Abraji lança em 2021 Centro de Proteção Legal para Jornalistas

A organização internacional de direitos humanos Media Defence, com sede em Londres, vai apoiar financeiramente a Associação Brasileira de Jornalismo Investigativo (Abraji) na criação do Centro de Proteção Legal para Jornalistas. A ideia é custear processos movidos contra profissionais de imprensa no Brasil. O anúncio coincide com o aumento do assédio judicial contra repórteres e comunicadores, conforme dados denunciados pela Abraji e outras organizações.

Centro de Proteção Legal para Jornalistas tem como objetivo apoiar jornalistas e comunicadores freelancers que trabalham fora dos grandes centros urbanos e que não contam com o apoio jurídico de veículos. Profissionais que queiram processar autoridades públicas também estão no radar do projeto, assim como possíveis casos de litigância estratégica.
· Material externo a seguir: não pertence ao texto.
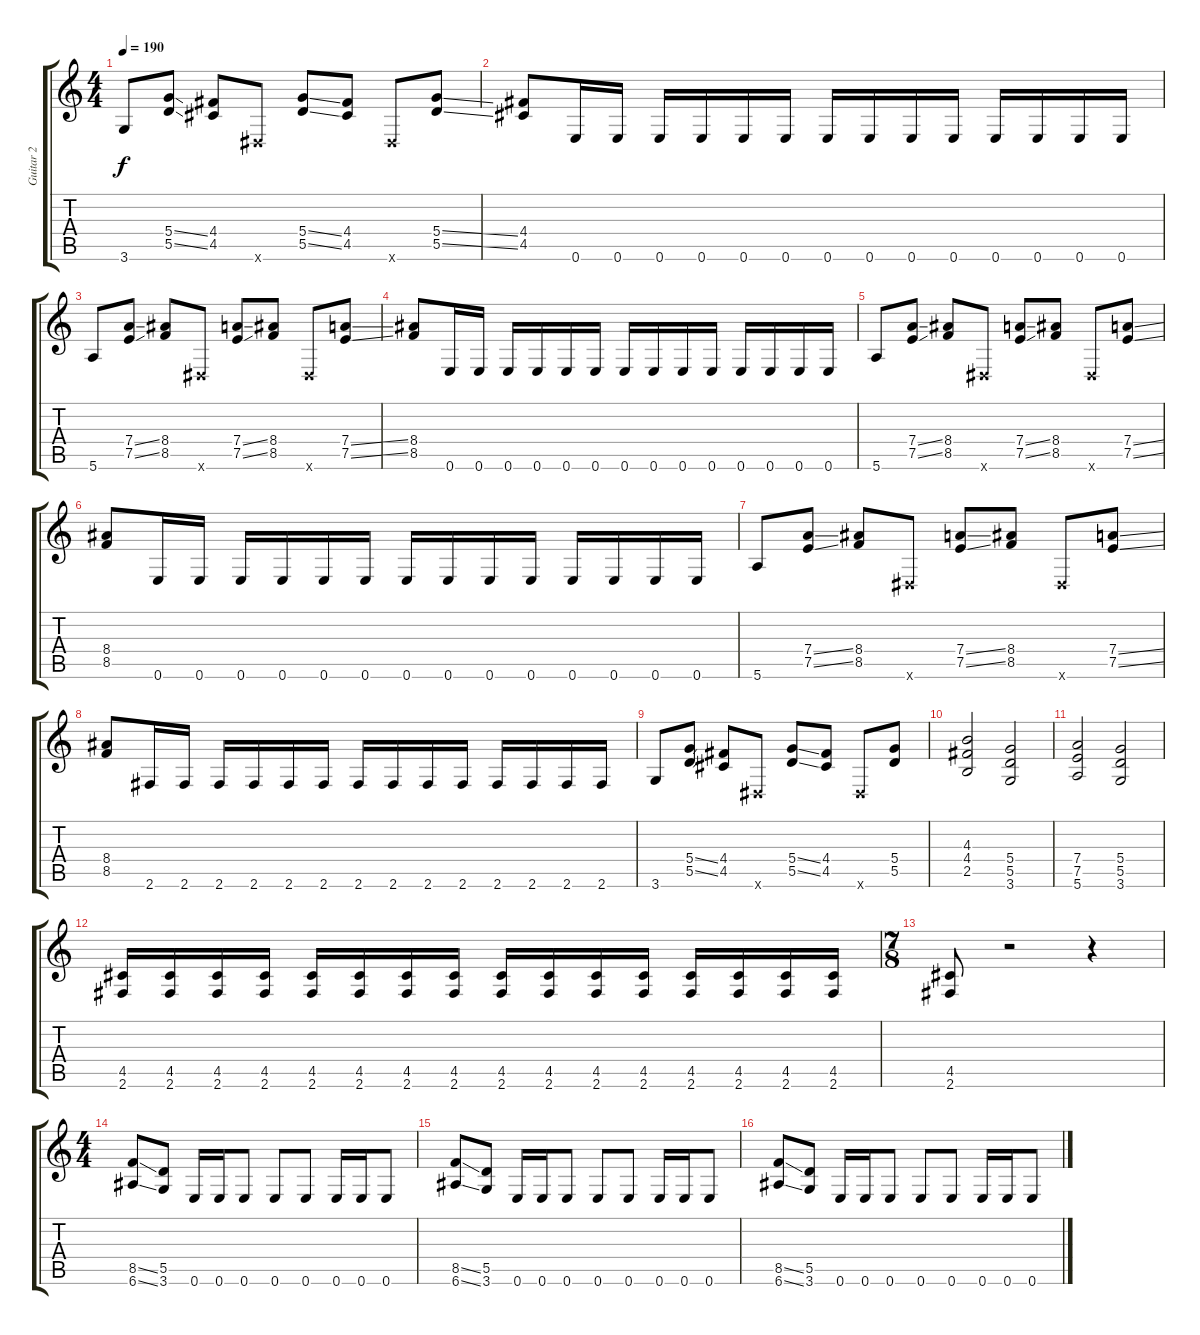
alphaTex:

\track ("Guitar 2" "Guitar 2") {instrument distortionguitar}
\staff {score tabs}
\tuning (E4 B3 G3 D3 A2 E2) {hide}
\ts (4 4)
\tempo 190
\clef g2
\ks c
3.6.8{dy f} (5.4{ss} 5.5{ss}).8 (4.4 4.5).8 -1.6{x}.8 (5.4{ss} 5.5{ss}).8 (4.4 4.5).8 -1.6{x}.8 (5.4{ss} 5.5{ss}).8 |
(4.4 4.5).8 0.6.16 0.6.16 0.6.16 0.6.16 0.6.16 0.6.16 0.6.16 0.6.16 0.6.16 0.6.16 0.6.16 0.6.16 0.6.16 0.6.16 |
5.6.8 (7.4{ss} 7.5{ss}).8 (8.4 8.5).8 -1.6{x}.8 (7.4{ss} 7.5{ss}).8 (8.4 8.5).8 -1.6{x}.8 (7.4{ss} 7.5{ss}).8 |
(8.4 8.5).8 0.6.16 0.6.16 0.6.16 0.6.16 0.6.16 0.6.16 0.6.16 0.6.16 0.6.16 0.6.16 0.6.16 0.6.16 0.6.16 0.6.16 |
5.6.8 (7.4{ss} 7.5{ss}).8 (8.4 8.5).8 -1.6{x}.8 (7.4{ss} 7.5{ss}).8 (8.4 8.5).8 -1.6{x}.8 (7.4{ss} 7.5{ss}).8 |
(8.4 8.5).8 0.6.16 0.6.16 0.6.16 0.6.16 0.6.16 0.6.16 0.6.16 0.6.16 0.6.16 0.6.16 0.6.16 0.6.16 0.6.16 0.6.16 |
5.6.8 (7.4{ss} 7.5{ss}).8 (8.4 8.5).8 -1.6{x}.8 (7.4{ss} 7.5{ss}).8 (8.4 8.5).8 -1.6{x}.8 (7.4{ss} 7.5{ss}).8 |
(8.4 8.5).8 2.6.16 2.6.16 2.6.16 2.6.16 2.6.16 2.6.16 2.6.16 2.6.16 2.6.16 2.6.16 2.6.16 2.6.16 2.6.16 2.6.16 |
3.6.8 (5.4{ss} 5.5{ss}).8 (4.4 4.5).8 -1.6{x}.8 (5.4{ss} 5.5{ss}).8 (4.4 4.5).8 -1.6{x}.8 (5.4 5.5).8 |
(4.3 4.4 2.5).2 (5.4 5.5 3.6).2 |
(7.4 7.5 5.6).2 (5.4 5.5 3.6).2 |
(4.5 2.6).16 (4.5 2.6).16 (4.5 2.6).16 (4.5 2.6).16 (4.5 2.6).16 (4.5 2.6).16 (4.5 2.6).16 (4.5 2.6).16 (4.5 2.6).16 (4.5 2.6).16 (4.5 2.6).16 (4.5 2.6).16 (4.5 2.6).16 (4.5 2.6).16 (4.5 2.6).16 (4.5 2.6).16 |
\ts (7 8)
(4.5 2.6).8 r.2 r.4 |
\ts (4 4)
(8.5{ss} 6.6{ss}).8 (5.5 3.6).8 0.6.16 0.6.16 0.6.8 0.6.8 0.6.8 0.6.16 0.6.16 0.6.8 |
(8.5{ss} 6.6{ss}).8 (5.5 3.6).8 0.6.16 0.6.16 0.6.8 0.6.8 0.6.8 0.6.16 0.6.16 0.6.8 |
(8.5{ss} 6.6{ss}).8 (5.5 3.6).8 0.6.16 0.6.16 0.6.8 0.6.8 0.6.8 0.6.16 0.6.16 0.6.8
Na prática, os casos serão pré-selecionados e avaliados pela equipe da Abraji, com aval da diretoria. Se o caso cumprir os requisitos do convênio, a Abraji buscará um profissional para atender o jornalista e acompanhar o caso até a sentença final. “Queremos que o jornalista se sinta amparado e que tenha o direito de buscar reparação na Justiça quando se sentir atacado injustamente. O mesmo se aplica caso ele esteja sendo acusado e queira se defender, mas não tenha condições para isso”, explica o presidente da Abraji, Marcelo Träsel.

Além de contratar o advogado, a Abraji seguirá de perto o caso e produzirá reportagens sempre que necessário, para publicizar o andamento do processo. O objetivo é desencorajar ataques intimidatórios, principalmente por parte de autoridades públicas, que visem jornalistas e comunicadores. O convênio entre Abraji e Media Defence começa em fevereiro de 2021 e vai até janeiro de 2022.

Abraji vem monitorando casos de violência contra jornalistas desde os protestos de junho de 2013, durante o governo de Dilma Rousseff. Mas, nos últimos dois anos, percebeu o aumento exponencial de diversos tipos de ataques contra a imprensa: até novembro de 2020 eram 275 casos – o dobro do ano anterior.

A maior parte desses ataques é relacionado a discursos estigmatizantes e 36% dessas ofensas contra a imprensa foram feitas por autoridades públicas. Para a Abraji, os números refletem uma consequência imediata: essas hostilidades funcionam como um sinal verde para que apoiadores de políticos e governantes disseminem mais ataques contra jornalistas nas redes sociais.

Abraji comunicou à Media Defence casos emblemáticos de campanhas orquestradas para tirar a credibilidade da imprensa e atingir particularmente mulheres jornalistas, como Patricia Campos Mello, Miriam Leitão, Vera Magalhães, Constança Resende, Marina Dias e Juliana dal Piva. Também foram relatadas à ONG as ofensas racistas contra Pedro Borges, fundador do site Alma Preta.

Dados do projeto Ctrl-X, que mapeia desde 2011 ações na Justiça contra a divulgação de informações, serviram de base para mostrar a relevância do projeto. Nos últimos seis anos, a Abraji registrou mais de 5.000 ações para retirada de conteúdos.

Para dimensionar os riscos à liberdade de expressão, a Abraji listou outros casos de assédio judicial, como o do escritor João Paulo Cuenca, que está sendo processado por dezenas de pastores da Igreja Universal do Reino de Deus em diferentes Juizados Especiais Cíveis do país.